Try it: Return the lines of the data word for word, everything from the line that contains "思想和单个银行家算法一样，只不过资源变多。" down to the line that contains "### 6.6.2 破坏占有并等待条件", with both of those lines included.

** Excerpted records follows **

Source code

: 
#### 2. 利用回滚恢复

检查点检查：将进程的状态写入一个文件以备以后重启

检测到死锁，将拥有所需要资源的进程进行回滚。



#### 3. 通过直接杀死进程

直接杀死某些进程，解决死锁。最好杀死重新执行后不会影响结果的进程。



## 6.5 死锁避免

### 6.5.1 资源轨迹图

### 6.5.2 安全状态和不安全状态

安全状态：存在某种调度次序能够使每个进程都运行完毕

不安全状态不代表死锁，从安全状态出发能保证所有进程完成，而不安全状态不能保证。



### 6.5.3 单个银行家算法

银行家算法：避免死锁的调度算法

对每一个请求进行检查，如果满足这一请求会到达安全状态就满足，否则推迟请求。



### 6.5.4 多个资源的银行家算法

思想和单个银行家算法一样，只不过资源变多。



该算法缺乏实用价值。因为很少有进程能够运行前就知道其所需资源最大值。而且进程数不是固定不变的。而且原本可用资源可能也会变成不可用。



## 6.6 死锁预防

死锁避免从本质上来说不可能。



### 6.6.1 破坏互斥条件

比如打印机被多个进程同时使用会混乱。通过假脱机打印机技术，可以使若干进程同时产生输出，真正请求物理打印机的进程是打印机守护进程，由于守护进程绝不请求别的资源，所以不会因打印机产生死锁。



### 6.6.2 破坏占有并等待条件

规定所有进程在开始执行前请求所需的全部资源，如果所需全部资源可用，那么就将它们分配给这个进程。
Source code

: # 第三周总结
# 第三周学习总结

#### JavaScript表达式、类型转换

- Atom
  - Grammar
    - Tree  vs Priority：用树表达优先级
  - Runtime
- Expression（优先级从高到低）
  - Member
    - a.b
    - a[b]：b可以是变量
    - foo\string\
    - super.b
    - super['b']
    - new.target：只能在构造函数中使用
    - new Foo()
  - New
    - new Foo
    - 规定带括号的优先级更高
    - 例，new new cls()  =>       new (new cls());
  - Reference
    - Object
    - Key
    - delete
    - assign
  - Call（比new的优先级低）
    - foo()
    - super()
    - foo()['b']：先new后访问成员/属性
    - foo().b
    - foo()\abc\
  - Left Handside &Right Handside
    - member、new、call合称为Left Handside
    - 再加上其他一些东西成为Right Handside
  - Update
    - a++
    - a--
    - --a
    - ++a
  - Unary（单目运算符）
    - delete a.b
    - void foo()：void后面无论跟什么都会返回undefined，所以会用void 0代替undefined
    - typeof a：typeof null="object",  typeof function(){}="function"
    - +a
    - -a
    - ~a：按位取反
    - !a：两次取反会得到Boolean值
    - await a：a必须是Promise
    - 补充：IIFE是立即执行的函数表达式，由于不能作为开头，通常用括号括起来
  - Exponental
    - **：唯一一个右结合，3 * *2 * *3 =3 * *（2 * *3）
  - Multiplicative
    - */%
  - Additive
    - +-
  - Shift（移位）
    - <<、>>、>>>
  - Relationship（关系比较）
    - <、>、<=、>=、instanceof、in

** End of Excerpted records **

Completed task:
思想和单个银行家算法一样，只不过资源变多。



该算法缺乏实用价值。因为很少有进程能够运行前就知道其所需资源最大值。而且进程数不是固定不变的。而且原本可用资源可能也会变成不可用。



## 6.6 死锁预防

死锁避免从本质上来说不可能。



### 6.6.1 破坏互斥条件

比如打印机被多个进程同时使用会混乱。通过假脱机打印机技术，可以使若干进程同时产生输出，真正请求物理打印机的进程是打印机守护进程，由于守护进程绝不请求别的资源，所以不会因打印机产生死锁。



### 6.6.2 破坏占有并等待条件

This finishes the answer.